The IFA trade show opens it’s doors in Berlin on Friday but the build up is already under way. Sony held its press conference yesterday and Sony’s CEO Sir Howard Stringer, as predicted, stood up to tell the audience that the “3D train is on the track and we’re the ones to drive it home”. Sony plans to have 3D-capable Bravia televisions on the market by the end of next year alongside introducing the technology to Viao laptops and of course our PS3s.
Glasses All Round
While you will not be using a pair of glasses made from cardboard and sweet wrappers or found at the bottom of a cereal packet to watch the new 3D TVs you will still be wearing glasses. The first 3D TVs that are available now, from LG and Samsung, use the same kind of polarizing technology as you will be familiar with if you have seen one of the recent 3D movies (e.g., Monsters and Aliens) at the cinema.
This polarising 3D technology has passive (require no moving parts or electonics) glasses that contain polarising filters in the lens, similar to glare-reducing sun glasses, where the filters are arranged at right angles to each other and therefore make alternate frames displayed on the TV only visible to one eye. With each eye seeing a different image you get your stereoscopic vision.
Sony and Panasonic have gone with a different technology. They use active glasses with electronic ‘shutters’ that alternately block the vision of each of your eyes. These glasses are more complex requiring a battery for power, in-built electronics and a receiver for a synchronising signal broadcast be the TV so that they open and close the shutters at the right time.

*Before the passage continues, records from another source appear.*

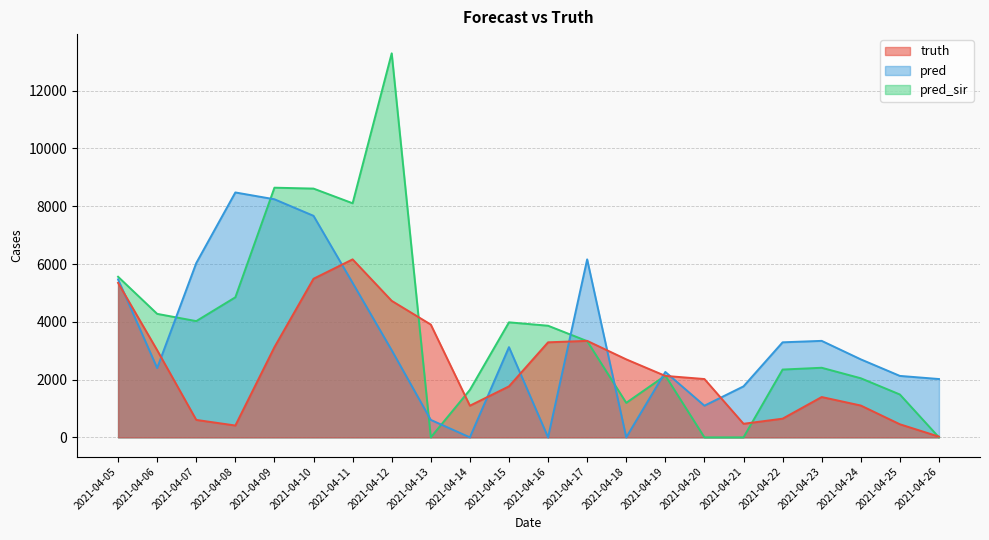

True or false: truth has more than 2 interior local peaks.

True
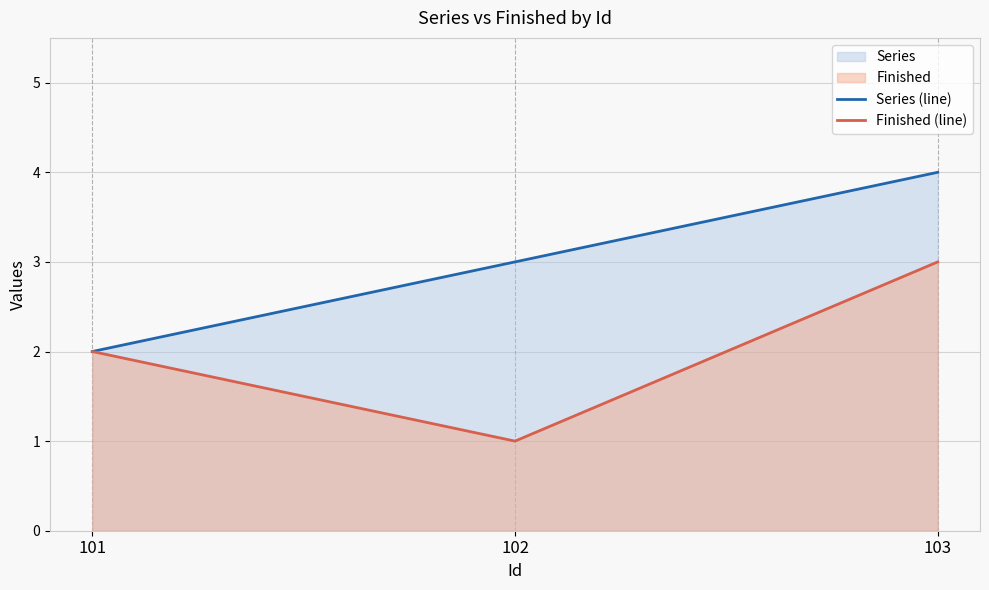

Which has a higher value, 101 or 103?

103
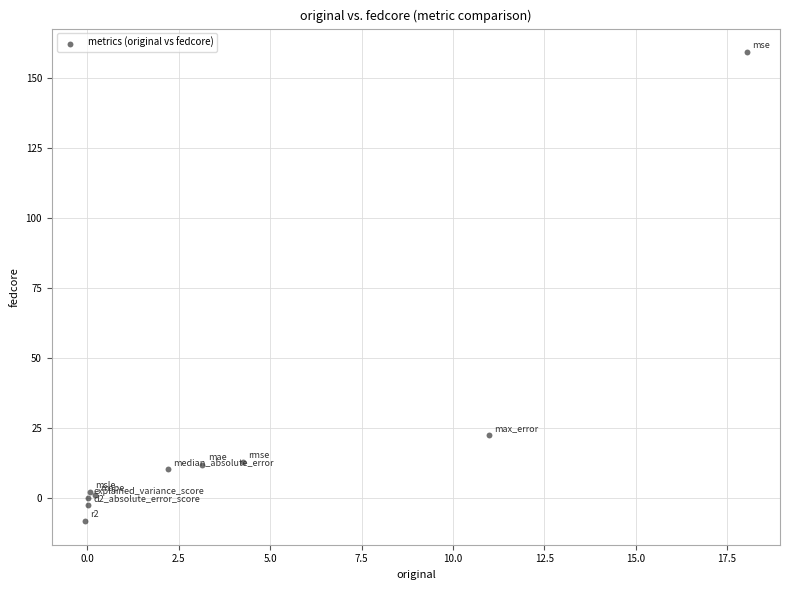

What Y value in the scatter plot is closest to 75?

22.4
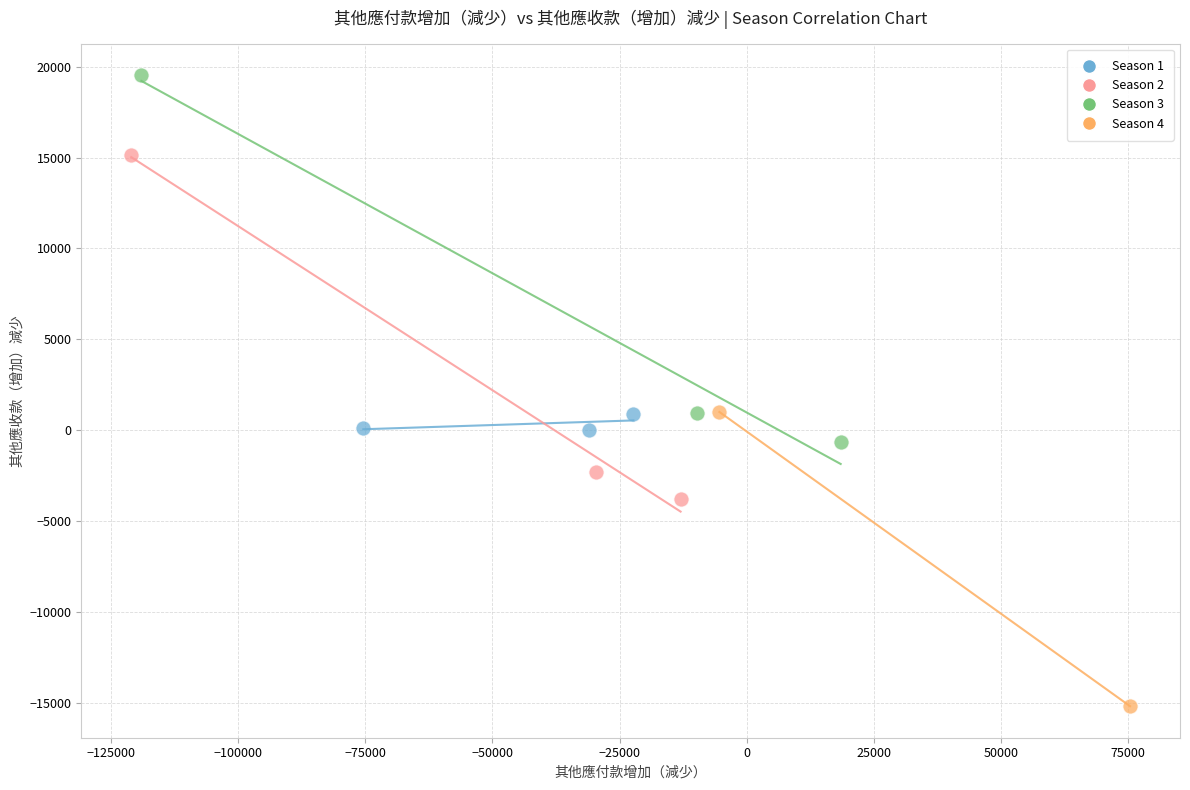

What are all the series names shown in the legend?

Season 1, Season 2, Season 3, Season 4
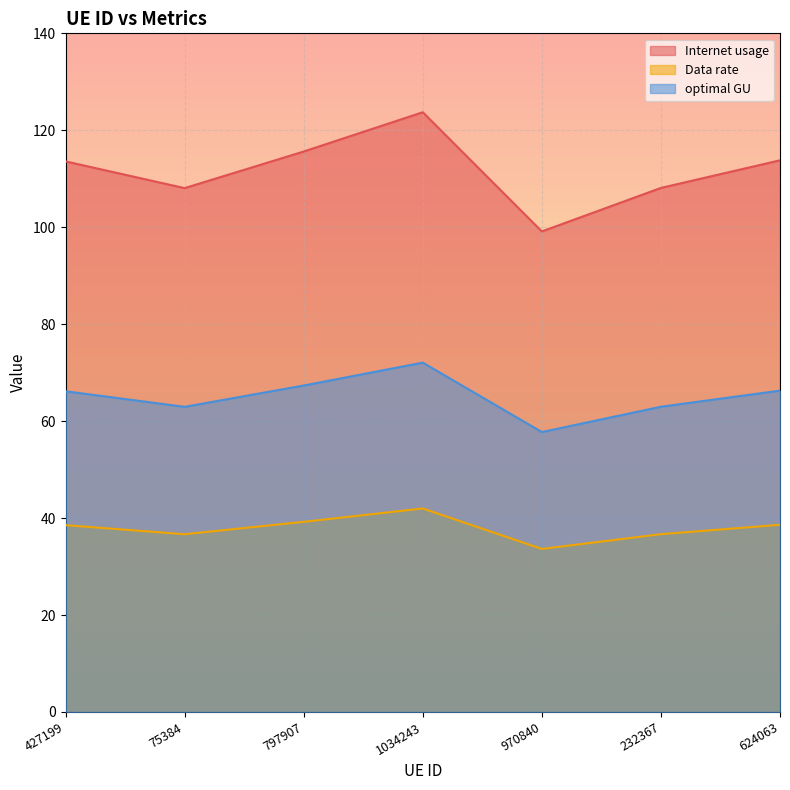

The value of Internet usage at 624063 is 113.8. True or false?

True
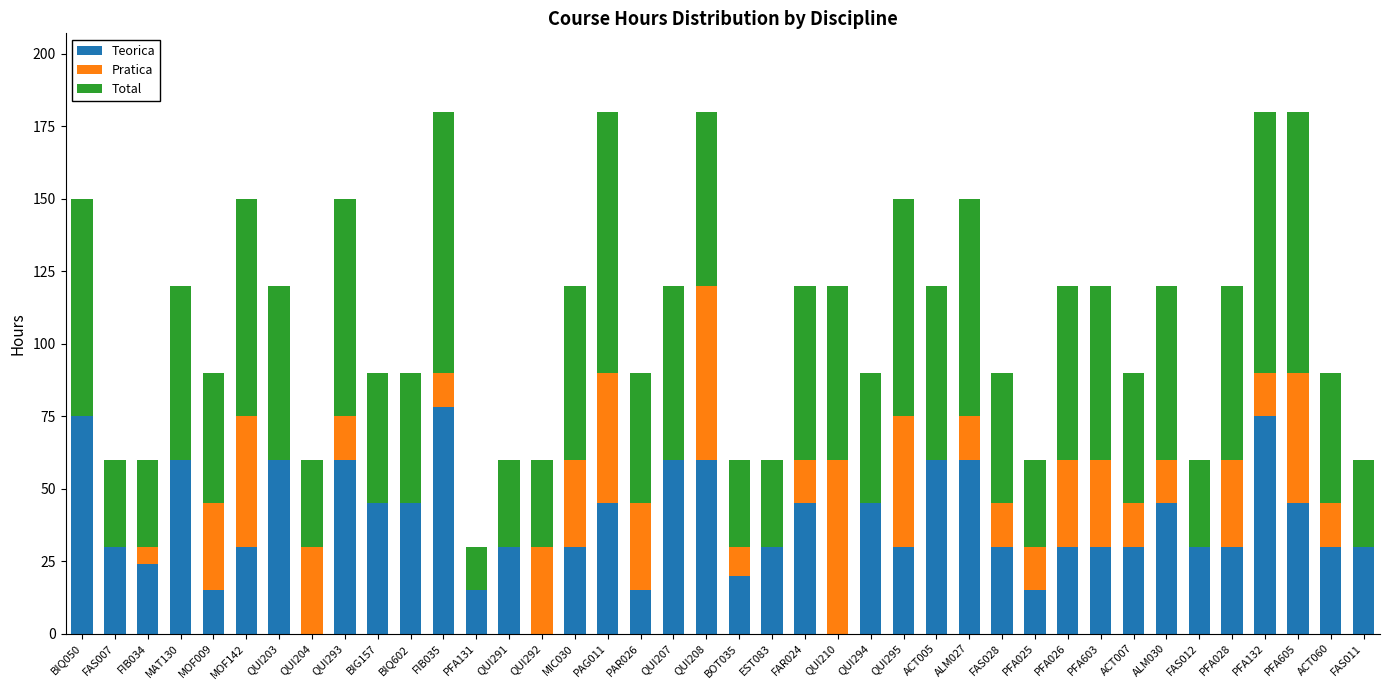

What are all the series names shown in the legend?

Teorica, Pratica, Total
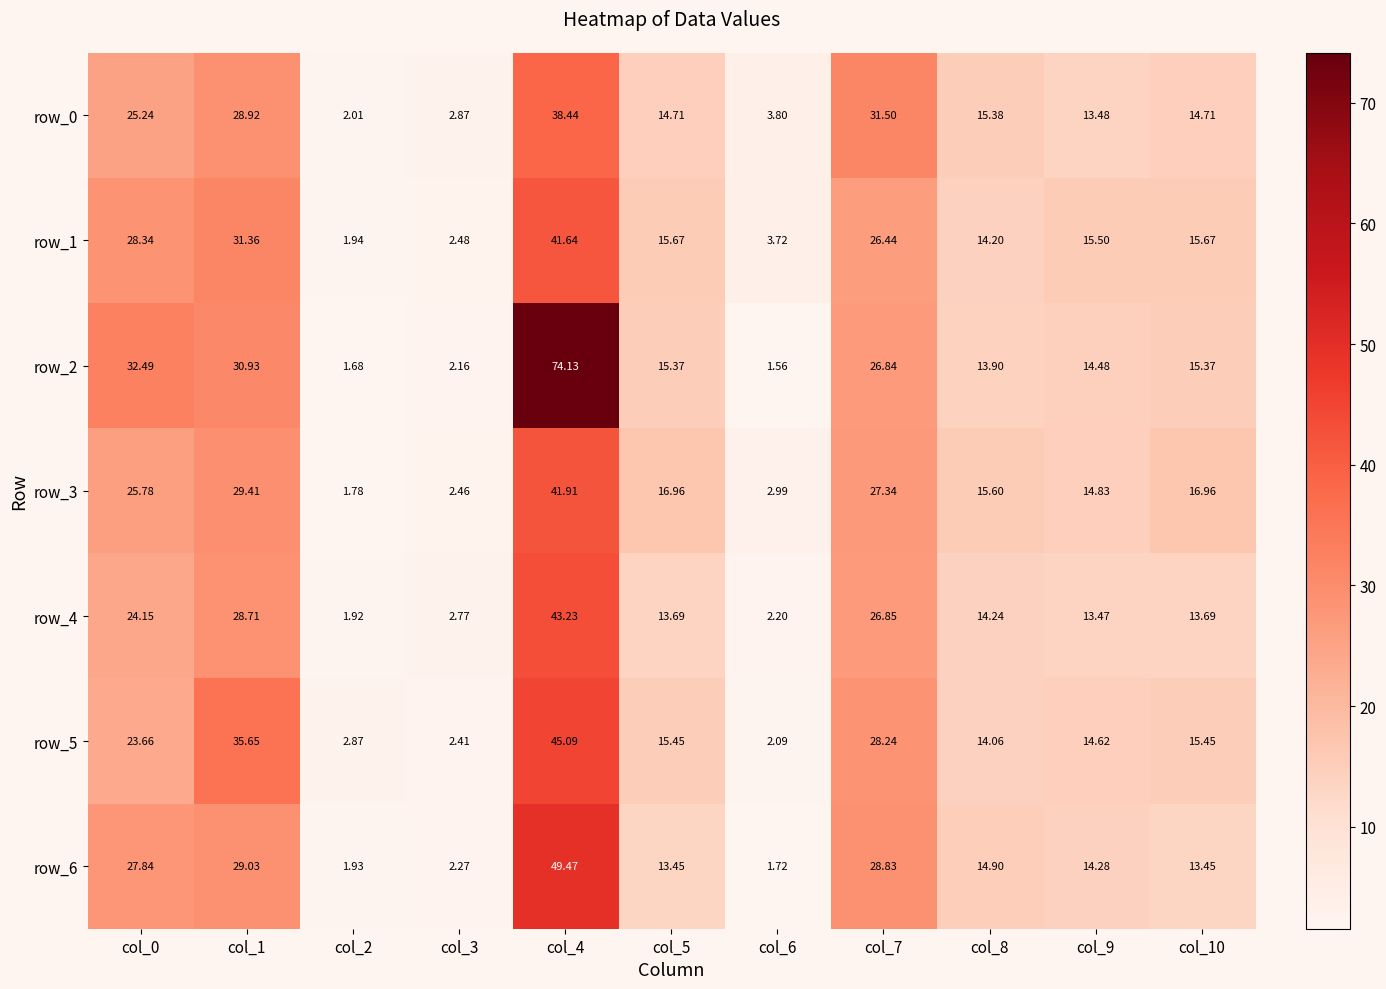

What is the maximum value for row_0?

38.4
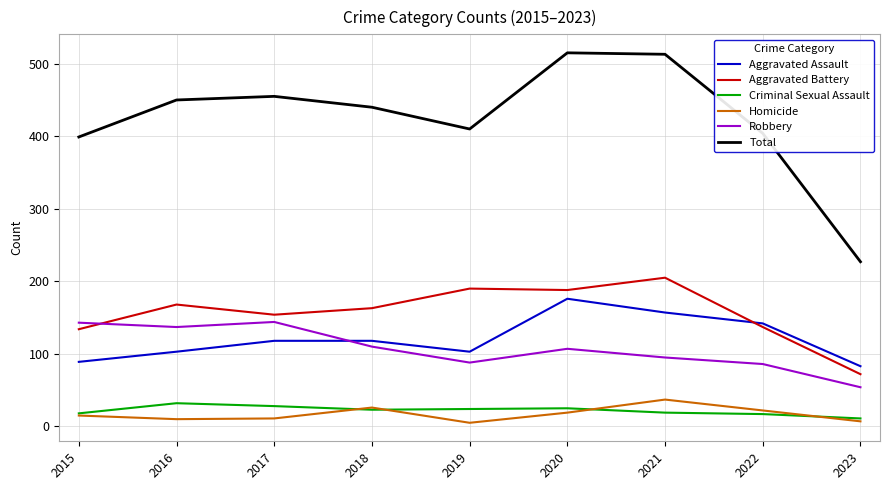

True or false: Homicide and Robbery intersect in this chart.

False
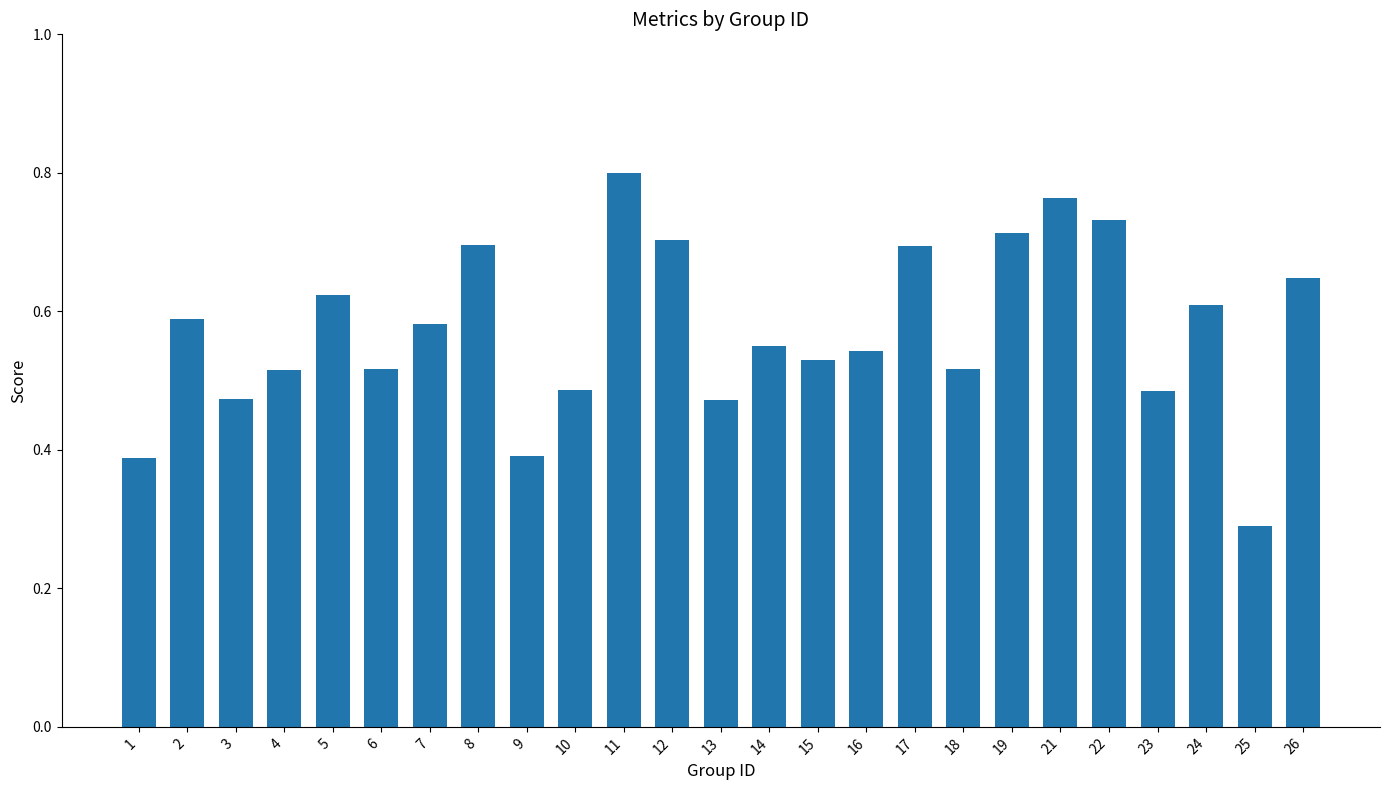

The value at 6 is 0.3. True or false?

False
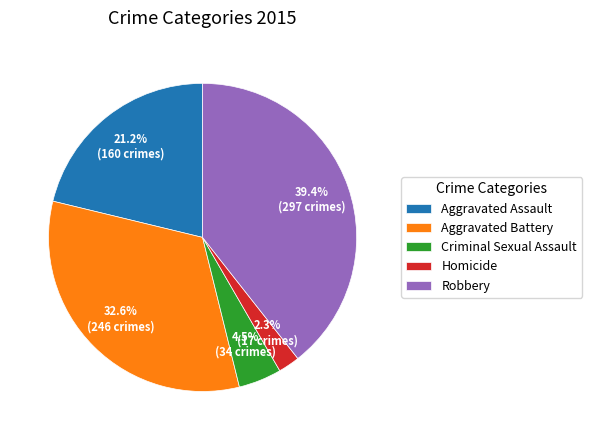

To the nearest percent, what is the average slice percentage?

20%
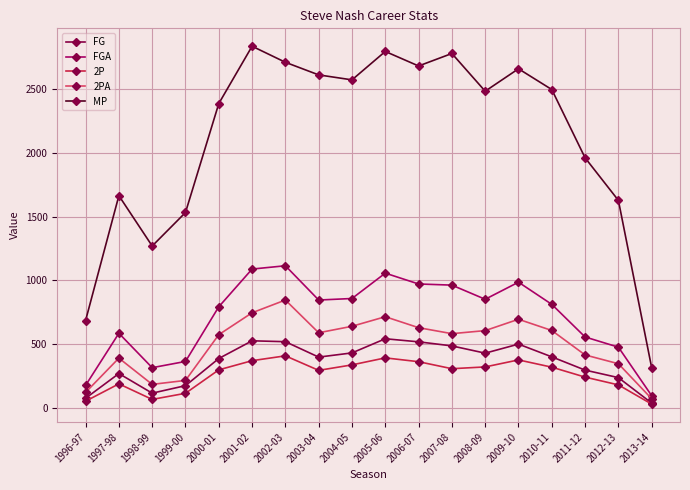

The FGA series shows 1056 at 2005-06. True or false?

True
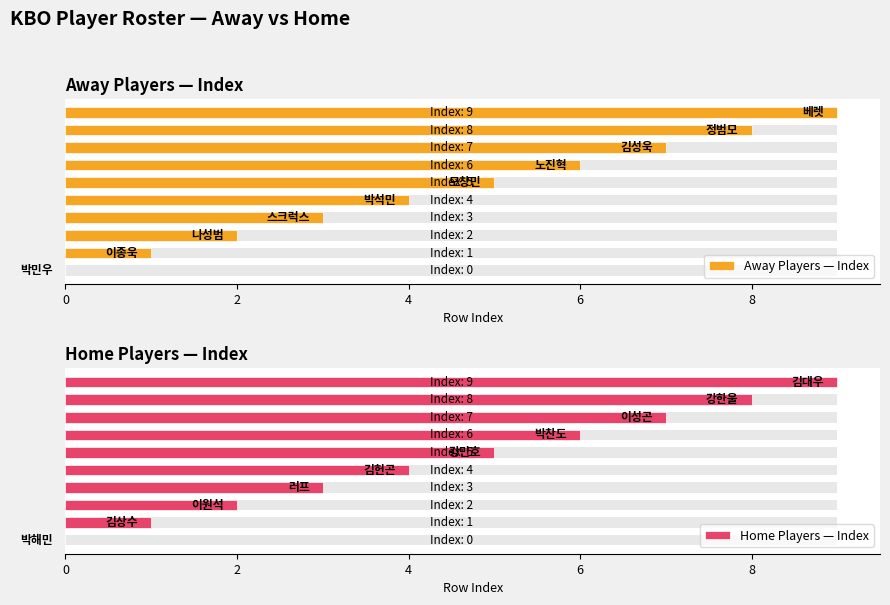

At how many categories does at least one series exceed 5?

4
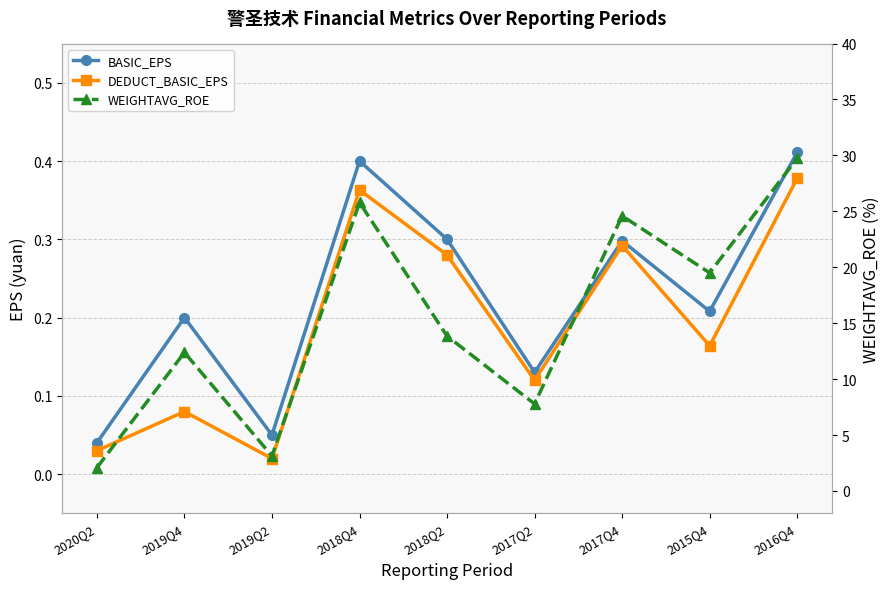

What is the difference between the maximum and minimum values in the BASIC_EPS series?

0.4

The simple polarising glasses require a more complex TV as it needs to be fitted with a special filter to change the polarisation of the emitted light. Conversely, the more complex shuttering glasses means manufacturers simply need to display alternate frames on their TV screens. One addition consideration when looking at the competing technologies is that the polarising system has a limited field of view. This is okay for cinema where you will always be sat in front of the screen but in the home environment where you may be sat off to one side it may mean that you cannot benefit from the 3D and as you will be seeing both images the display will likely be unwatchable.
Philips, though displaying a prototype 3D-capable TV at IFA, has said that it is yet to be convinced by the public’s desire for 3D in the home and will instead continue to focus on the 21:9 ratio TVs that it has started to sell as it believes there is greater consumer hunger of the “cinema experience” these extra wide TVs are capable of giving. For the record I am yet to be convinced by the practicality of either 3D or 21:9 in the home.
Blu-ray Standard?
Back at the start of the year Panasonic called for the Blu-ray Disc Association (BDA) to get to work on the prompt creation of a Full HD 3D version of the Blu-ray standard as the current Blu-ray specifications do not define it. Five months later the BDA leapt into action and formed a taskforce to work on the “integration of 3D technology into the Blu-ray Disc format”. Panasonic is the company that has been working closely with James Cameron on his film/game/hype-machine Avatar and it had threatened to come up with its own 3D standard if the BDA could not or would not come up with one.
The latest on the standard’s development from the BDA, announced on Tuesday is that the Blu-ray 3D standard will be a 1080/24 x2 format. That means it would essentially contain two stream of 1080/24 content, one for each eye. One thing we can be sure of is that the standard will be pushing the boundaries of Blu-ray’s capacity due to the need for backwards compatibility. The BDA have said, “3D discs will also include a 2D version of the film that can be viewed on existing 2D players and 3D players will enable consumers to playback their existing libraries of 2D content”. Still no actual standard though.
If you have ever been geeky enough to work out how much space existing films take up on a Blu-ray disc you will be aware that fitting another copy of a long movie (and James Cameron, for one, is not known for making short films) onto the disc will be a struggle. In labs around the world Blu-ray discs have been produced with extra layers to increase their capacity.
Additional layers (the current Blu-ray standard allows up to two of 25GB each) would be one way of making more room on the disc for the 3D version of the movie but that has obvious implications for the capability of existing players, including our PS3s. This is pure conjecture on my part but in a year’s time you may be able to play 3D games on your PS3 and Sony TV but only be able to watch 2D movies. As always we will keep you up to date with any developments.
One further stumbling block for the take up to 3D TV is that half the world (gross oversimplification) has only just gone out and bought new HD TVs so are not likely to be looking to upgrade for a few years. How about you? Are you anticipating 3D enough to have been convinced into buying a 3D HD TV within the next twelve to eighteen months?